Kampala — At least 1,798 Uganda People’s Defence Forces soldiers have been undergoing counselling and guidance after one year presence in Somalia fighting al-Shabaab insurgents.

A statement issued by the army at the weekend quoted the Chief of Staff Land Forces, Maj Gen Leopold Kyanda, saying the programme was intended to help the soldiers recover from the post-war trauma, which is partly blamed for the increased fatal shootings within and outside the barracks.

“The programme was very relevant in ensuring the forces recover from possible post-traumatic stress disorders after being involved in heavy combat and stressful environment for 12 months without the opportunity for annual leave as opposed to those serving within Uganda who are entitled to one to two months of annual leave,” the statement reads in part.

Col Justus Rukundo, the Land Forces Director of Political Education, said it is now a routine for all the soldiers to undergo the exercise when they return from Somalia.

Psychologists from Makerere University School of Psychology are hired to counsel the soldiers.

Lt Col Henry Obbo, the Land Forces spokesperson, said in the same statement that the soldiers get the two-week counselling before they start their one-month leave to join their families.

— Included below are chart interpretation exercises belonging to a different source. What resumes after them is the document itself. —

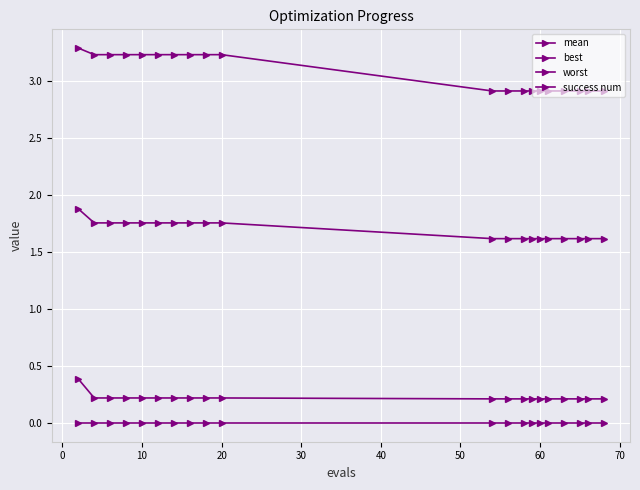

Rank the series by their maximum value, from lowest to highest.

success num, best, mean, worst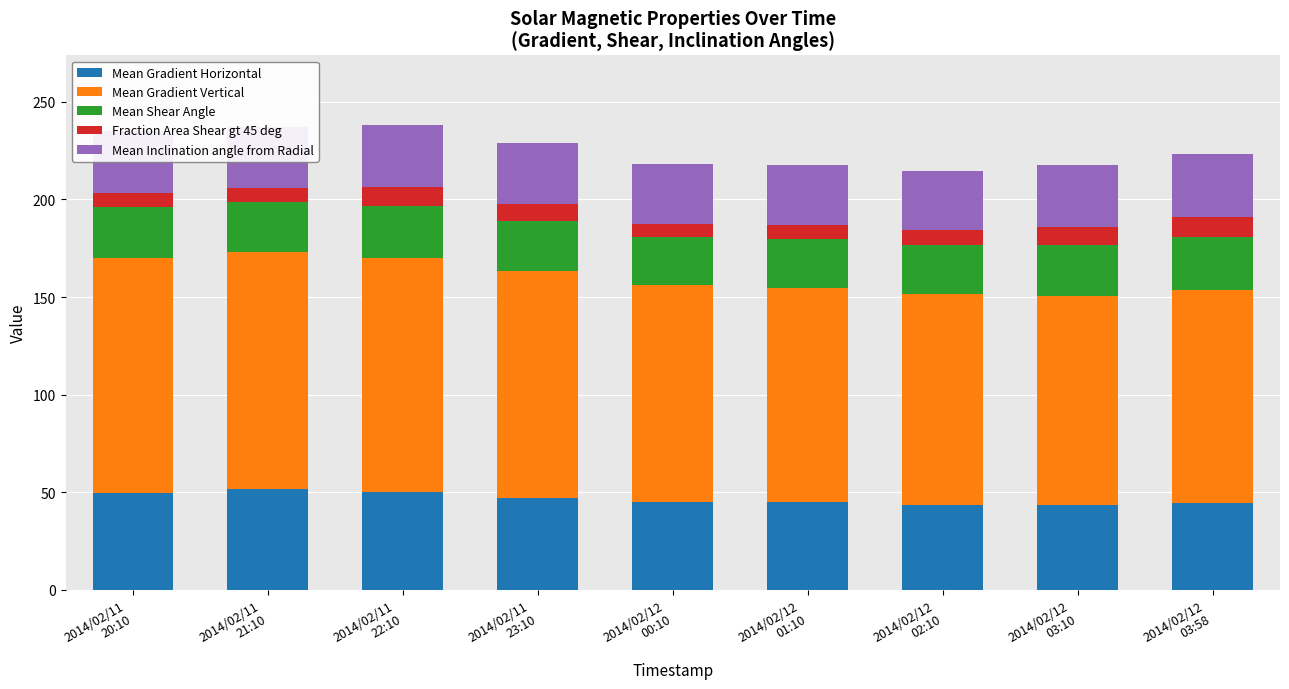

What is the minimum value for Mean Gradient Horizontal?

43.2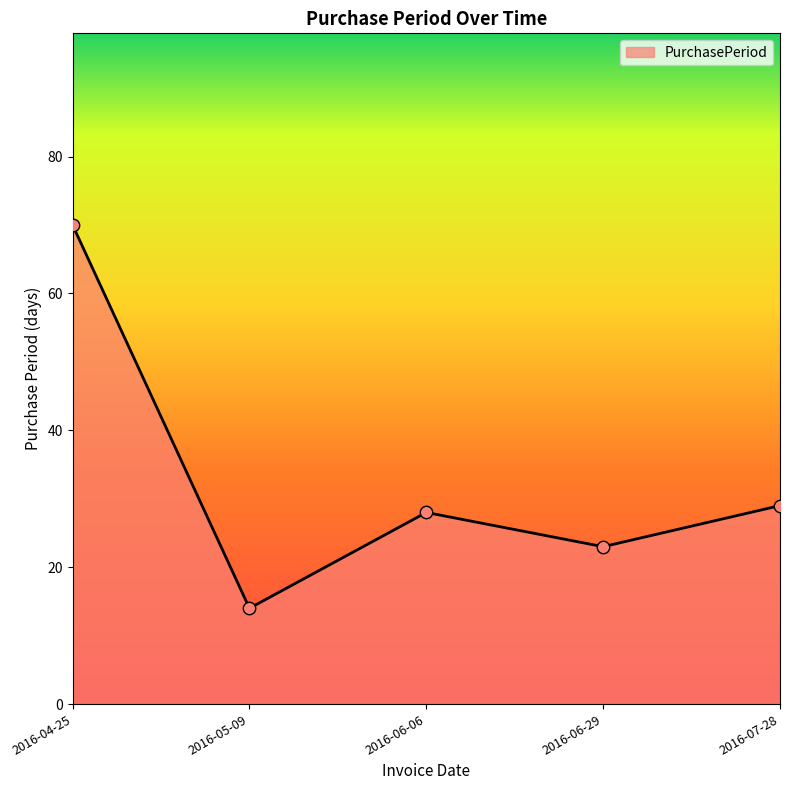

Between 2016-04-25 and 2016-07-28, which is larger?

2016-04-25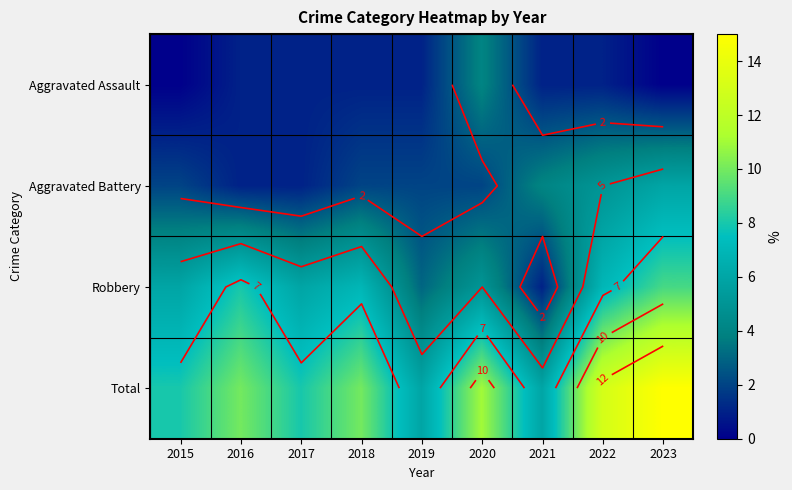

Rank the series at 2022 from highest to lowest value.

Total, Robbery, Aggravated Battery, Aggravated Assault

“They are also trained in political education, skills to improve their household incomes, land tenure system, attitude change and preparations for retirement,” he said.

Last week, a soldier serving in Somalia shot dead his supervisor following a disagreement with his boss and later turned the gun on self and ended his life.

In February, Pte Isaac Newton Okello was sentenced to 80 years for killing four of his family members.

Other countries with troops in Somalia are Kenya, Ethiopia, Burundi and Djibouti.